A row of sixty year old trees stand together in the East like old friends watching over the lives below. Spruce, still green in the middle of winter, barren oak and maple, their branches touching in the canopy. Little snow remains on the ground, left over dead leaves blanket the yard.
I sit inside our house by the large window facing east. In the grey, cloudy winter sitting by this window reminds me there is a sun visibly rising somewhere, and gives me hope for spring. The inspiring view of old trees and land prompts me to breathe deeply into the spacious quiet of early morning. Human artifacts show me we share this space with our trees. There are logs to be split stacked at the base of the old basketball hoop, the Plexiglas backboard missing one corner, the movable stand beginning to rust.
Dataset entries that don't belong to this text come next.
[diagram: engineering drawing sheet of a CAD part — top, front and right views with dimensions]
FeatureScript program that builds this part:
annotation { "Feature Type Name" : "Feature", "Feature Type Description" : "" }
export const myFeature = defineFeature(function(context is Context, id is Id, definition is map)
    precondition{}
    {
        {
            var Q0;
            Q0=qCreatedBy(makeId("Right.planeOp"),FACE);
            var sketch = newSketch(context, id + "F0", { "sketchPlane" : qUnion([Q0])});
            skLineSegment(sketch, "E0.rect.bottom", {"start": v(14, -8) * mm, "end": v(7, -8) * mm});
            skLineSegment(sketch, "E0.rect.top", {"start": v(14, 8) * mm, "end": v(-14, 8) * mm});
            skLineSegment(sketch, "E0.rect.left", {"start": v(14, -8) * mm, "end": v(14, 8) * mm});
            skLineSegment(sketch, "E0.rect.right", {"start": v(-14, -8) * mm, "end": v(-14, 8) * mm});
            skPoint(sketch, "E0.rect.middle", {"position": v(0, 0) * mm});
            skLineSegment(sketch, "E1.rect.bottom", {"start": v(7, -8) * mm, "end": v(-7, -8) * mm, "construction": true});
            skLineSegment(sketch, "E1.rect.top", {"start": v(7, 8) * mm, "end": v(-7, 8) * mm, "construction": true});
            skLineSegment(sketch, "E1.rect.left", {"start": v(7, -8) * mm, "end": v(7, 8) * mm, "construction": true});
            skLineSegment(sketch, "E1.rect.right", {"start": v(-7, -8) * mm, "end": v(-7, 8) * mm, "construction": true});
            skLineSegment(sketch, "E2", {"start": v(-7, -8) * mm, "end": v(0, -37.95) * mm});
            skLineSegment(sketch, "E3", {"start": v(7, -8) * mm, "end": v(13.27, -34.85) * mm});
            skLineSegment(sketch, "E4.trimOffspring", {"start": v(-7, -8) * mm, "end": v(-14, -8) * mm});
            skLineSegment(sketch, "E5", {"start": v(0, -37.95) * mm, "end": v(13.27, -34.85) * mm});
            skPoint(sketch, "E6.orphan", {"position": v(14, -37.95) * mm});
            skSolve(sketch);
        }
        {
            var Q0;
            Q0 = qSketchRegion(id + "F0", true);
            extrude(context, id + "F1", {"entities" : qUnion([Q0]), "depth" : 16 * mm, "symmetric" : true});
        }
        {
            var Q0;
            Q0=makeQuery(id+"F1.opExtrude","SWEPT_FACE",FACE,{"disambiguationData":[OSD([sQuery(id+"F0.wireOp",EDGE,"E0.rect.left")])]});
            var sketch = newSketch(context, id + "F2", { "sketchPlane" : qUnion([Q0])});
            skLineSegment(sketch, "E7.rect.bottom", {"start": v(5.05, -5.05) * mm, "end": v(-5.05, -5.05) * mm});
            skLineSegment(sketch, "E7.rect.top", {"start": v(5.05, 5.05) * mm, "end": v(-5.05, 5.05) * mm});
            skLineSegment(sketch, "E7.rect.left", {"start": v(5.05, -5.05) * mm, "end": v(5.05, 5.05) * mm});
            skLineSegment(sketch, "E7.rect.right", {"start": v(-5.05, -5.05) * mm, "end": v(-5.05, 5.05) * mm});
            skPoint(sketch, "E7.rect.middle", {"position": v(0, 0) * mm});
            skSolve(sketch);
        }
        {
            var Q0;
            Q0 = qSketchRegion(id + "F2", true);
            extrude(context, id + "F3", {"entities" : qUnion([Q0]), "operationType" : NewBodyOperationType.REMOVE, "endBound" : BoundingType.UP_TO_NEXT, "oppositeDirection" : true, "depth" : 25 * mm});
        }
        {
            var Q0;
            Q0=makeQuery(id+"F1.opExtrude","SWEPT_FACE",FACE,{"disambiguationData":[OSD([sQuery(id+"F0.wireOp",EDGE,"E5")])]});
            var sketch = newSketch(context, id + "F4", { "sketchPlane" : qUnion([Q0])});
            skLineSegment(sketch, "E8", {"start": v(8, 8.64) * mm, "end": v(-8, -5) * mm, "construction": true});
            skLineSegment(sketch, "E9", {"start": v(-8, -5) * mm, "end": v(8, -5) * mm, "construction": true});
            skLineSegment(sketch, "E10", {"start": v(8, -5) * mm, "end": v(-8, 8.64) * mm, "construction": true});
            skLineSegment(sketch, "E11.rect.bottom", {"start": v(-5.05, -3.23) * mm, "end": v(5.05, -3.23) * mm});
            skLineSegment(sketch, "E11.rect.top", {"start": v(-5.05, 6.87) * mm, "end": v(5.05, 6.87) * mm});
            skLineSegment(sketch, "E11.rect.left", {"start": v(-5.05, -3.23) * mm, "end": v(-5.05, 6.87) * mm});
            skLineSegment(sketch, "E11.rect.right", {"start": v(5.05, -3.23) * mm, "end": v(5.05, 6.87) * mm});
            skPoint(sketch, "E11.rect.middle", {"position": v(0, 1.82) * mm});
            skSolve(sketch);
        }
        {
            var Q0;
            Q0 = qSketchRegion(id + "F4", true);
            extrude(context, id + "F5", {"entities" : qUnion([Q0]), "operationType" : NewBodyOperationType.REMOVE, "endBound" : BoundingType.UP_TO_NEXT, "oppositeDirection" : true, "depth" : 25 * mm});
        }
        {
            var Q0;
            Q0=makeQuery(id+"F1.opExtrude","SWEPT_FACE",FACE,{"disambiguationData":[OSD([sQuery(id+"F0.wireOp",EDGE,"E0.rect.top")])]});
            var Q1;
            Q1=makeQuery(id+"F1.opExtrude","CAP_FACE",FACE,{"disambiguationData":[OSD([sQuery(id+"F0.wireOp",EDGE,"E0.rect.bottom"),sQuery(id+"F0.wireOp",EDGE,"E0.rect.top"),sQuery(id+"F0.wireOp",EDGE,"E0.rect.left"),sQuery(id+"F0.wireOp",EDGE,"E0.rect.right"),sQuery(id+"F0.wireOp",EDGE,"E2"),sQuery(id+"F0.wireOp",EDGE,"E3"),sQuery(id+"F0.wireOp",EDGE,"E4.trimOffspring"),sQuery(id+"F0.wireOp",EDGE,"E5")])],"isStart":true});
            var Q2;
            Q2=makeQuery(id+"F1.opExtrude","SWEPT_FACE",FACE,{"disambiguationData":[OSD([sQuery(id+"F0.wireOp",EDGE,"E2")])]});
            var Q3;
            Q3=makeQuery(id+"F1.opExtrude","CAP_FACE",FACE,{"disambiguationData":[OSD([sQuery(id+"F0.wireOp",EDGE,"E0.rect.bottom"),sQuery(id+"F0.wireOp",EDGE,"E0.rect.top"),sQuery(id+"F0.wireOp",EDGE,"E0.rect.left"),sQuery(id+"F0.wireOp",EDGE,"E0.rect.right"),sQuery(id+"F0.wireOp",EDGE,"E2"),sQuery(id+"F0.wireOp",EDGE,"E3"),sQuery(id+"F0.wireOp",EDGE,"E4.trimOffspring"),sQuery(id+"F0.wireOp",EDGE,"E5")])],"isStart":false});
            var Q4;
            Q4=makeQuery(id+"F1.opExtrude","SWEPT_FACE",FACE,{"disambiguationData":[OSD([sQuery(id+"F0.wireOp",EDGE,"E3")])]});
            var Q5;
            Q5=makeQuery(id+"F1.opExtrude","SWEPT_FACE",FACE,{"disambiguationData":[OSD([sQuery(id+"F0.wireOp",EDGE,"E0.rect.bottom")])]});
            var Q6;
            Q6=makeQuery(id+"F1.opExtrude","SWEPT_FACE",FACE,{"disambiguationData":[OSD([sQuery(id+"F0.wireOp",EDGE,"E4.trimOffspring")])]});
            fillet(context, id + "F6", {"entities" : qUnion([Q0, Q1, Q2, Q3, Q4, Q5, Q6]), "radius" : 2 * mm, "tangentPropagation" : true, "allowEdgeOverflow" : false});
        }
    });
A swing set for the grandchildren sits beside the homemade sandbox. It is familiar, it is home.
By the second cup of coffee, my body responds with the familiar sensations of quickening thought process, slight increase in heart rate, inner warmth insulating from the outer cold. Opening the computer to write, I am excited to explore the wonder of words, discover the exact juxtaposition and nuance to express the thoughts in my head. I am slightly addicted to the thrill and excitement of completing a blog post to my satisfaction often within minutes of the weekly deadline.
Suddenly, there is whistling of the wind through the spaces around the window. The trees outside are moving wildly, the swings twirling into each other, leaves are blowing across the lawn, sleet is striking the window. The power flickers. Save work. Unplug computer. Quickly go outside and make a one minute video of the power of the wind for the post. Power flickers again.
Outside the sleet is slapping my cheeks, I hear cracking, knocking and howling as I struggle to stand in one place against the power of the wind. The bare branches of oaks and maples are being thrown into each other, bare bark rubbing violently against bare bark. Then back inside. Power flickers again. Laptop battery low, phone battery 25%, video is lost. Laptop dies. Power goes and remains out for 46 hours.
Admittedly after a few choice words, I laugh out loud. So THIS is what happens when I write a post about introducing change into a pattern!
Mentastics Minute when comfortable patterns are interrupted:
– Pause in the moment of interruption for five seconds to notice the pattern that was interrupted. Breathe in for a count of four, out for a count of five. Take at least thirty seconds to appreciate your ability to change and adapt.